Vs. 18, “But someone will say, “You have faith; I have deeds.” Show me your faith without deeds, and I will show you my faith by what I do.” Throughout this chapter, we see the importance of faith shown real by action & love. If we show favoritism (Vs. 1), how can we see we live by faith? Faith is believing in what we do not see…and that also means to stop looking at things we can see. When we judge others by their gender, race, culture, rich/poor, popular/unpopular…we are living by sight rather than faith. We also are given a great lesson on faith in action from this chapter. While we have been justified by faith not works…we also cannot live faithfully without works. That is one of the big knocks on Christians from the outside world.

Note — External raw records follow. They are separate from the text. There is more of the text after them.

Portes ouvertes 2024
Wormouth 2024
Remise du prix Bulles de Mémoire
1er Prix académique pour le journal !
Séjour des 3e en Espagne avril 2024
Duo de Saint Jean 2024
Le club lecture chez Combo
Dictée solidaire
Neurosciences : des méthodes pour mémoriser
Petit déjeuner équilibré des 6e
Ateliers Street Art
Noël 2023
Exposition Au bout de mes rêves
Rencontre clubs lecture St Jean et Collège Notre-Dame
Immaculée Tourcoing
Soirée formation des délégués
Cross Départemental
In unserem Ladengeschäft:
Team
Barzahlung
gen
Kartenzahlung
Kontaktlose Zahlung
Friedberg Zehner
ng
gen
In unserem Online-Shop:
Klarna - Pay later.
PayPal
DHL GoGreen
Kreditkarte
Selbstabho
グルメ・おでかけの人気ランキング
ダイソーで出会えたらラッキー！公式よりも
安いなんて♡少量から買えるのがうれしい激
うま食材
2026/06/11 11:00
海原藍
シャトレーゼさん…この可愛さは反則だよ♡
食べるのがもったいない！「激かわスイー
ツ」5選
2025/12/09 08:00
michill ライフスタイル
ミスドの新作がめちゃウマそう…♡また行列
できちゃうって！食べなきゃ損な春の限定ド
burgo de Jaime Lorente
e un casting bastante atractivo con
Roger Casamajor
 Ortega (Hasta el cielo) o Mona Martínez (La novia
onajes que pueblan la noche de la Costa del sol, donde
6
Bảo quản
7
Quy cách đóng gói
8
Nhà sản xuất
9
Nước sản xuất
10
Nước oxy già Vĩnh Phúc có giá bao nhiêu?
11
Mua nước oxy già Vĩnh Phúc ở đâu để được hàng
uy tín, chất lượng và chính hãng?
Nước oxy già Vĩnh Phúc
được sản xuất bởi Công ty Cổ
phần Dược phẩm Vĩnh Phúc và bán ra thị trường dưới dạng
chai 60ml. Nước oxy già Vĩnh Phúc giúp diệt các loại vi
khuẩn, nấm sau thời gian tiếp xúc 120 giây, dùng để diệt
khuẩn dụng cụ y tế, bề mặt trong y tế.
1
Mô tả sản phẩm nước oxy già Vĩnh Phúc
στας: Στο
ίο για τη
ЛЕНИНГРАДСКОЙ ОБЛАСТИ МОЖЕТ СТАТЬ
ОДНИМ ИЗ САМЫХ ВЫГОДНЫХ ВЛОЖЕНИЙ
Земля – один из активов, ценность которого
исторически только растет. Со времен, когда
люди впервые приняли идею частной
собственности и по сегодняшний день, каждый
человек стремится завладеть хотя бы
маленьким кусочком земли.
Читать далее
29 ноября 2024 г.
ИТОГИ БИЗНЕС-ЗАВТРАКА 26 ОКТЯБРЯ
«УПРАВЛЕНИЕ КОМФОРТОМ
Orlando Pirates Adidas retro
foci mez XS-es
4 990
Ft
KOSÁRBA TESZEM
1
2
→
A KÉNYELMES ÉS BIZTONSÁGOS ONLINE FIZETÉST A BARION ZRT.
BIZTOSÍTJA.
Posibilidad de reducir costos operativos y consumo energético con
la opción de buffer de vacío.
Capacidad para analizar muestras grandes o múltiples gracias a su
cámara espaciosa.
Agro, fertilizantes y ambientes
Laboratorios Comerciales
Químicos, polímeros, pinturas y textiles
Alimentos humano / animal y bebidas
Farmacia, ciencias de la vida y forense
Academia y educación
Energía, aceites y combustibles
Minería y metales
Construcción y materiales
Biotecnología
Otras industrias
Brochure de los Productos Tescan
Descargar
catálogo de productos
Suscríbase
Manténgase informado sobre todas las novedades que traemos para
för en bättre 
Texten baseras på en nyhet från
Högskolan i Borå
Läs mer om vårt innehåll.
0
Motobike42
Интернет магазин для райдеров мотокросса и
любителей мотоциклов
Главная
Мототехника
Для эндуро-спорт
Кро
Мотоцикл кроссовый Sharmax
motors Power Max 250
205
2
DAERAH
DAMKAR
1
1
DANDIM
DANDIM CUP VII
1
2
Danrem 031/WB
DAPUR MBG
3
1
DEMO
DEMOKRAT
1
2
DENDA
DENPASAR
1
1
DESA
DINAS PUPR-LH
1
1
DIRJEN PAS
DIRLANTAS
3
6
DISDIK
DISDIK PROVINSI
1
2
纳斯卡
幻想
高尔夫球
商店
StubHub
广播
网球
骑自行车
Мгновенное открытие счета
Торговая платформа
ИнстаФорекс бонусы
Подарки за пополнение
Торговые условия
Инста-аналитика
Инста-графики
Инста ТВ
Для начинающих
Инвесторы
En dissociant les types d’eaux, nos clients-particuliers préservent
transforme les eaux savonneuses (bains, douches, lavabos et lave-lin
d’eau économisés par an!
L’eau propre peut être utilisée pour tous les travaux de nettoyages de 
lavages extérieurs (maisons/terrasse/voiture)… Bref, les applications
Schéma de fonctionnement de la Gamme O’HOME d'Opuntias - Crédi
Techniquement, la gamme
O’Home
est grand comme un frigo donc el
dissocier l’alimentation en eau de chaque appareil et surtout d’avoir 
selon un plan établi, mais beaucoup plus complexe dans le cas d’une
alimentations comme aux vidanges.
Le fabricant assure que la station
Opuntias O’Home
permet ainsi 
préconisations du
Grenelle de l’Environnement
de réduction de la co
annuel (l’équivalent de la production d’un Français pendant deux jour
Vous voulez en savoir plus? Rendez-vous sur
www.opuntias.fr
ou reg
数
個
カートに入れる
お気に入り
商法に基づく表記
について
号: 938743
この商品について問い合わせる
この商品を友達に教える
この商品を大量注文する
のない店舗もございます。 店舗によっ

There are so many so-called Christians not living out their faith and the world sees this and wonders what good it is to call yourself Christian if Christians look and act just like them.
Regarding application…Walk the Walk.. Vs. 26, “As the body without the spirit is dead, so faith without deeds is dead.” Think of it this way…We are justified (declared righteous) before God by faith, but we are justified before men by works. God can see our faith, but men can see only our works. The reason why we can look to Abraham as a great man of faith is because he walked the walk. When push came to shove, he not only believed it in his heart, he acted upon his faith with action…even if it meant sacrificing his beloved son. Personally, I hope selfishly God would never put me through such a test of faith. But don’t misunderstand…God tests our faith far more than we probably ever realize.
An old Scotsman operated a little rowboat for transporting passengers. One day a passenger noticed that the good old man had carved on one oar the word “Faith,” and on the other oar the word “Works.” Curiosity led him to ask the meaning of this. The old man, being a well-balanced Christian and glad of the opportunity for testimony, said, “I will show you.”
So saying, he dropped one oar and plied the other called Works, and they just went around in circles. Then he dropped that oar and began to ply the oar called Faith, and the little boat just went around in circles again—this time the other way around, but still in a circle.
After this demonstration the old man picked up Faith and Works and plying both oars together, sped swiftly over the water, explaining to his inquiring passenger, “You see, that is the way it is in the Christian life. Dead works without faith are useless, and “faith without works is dead” also, getting you nowhere. But faith and works pulling together make for safety, progress, and blessing.”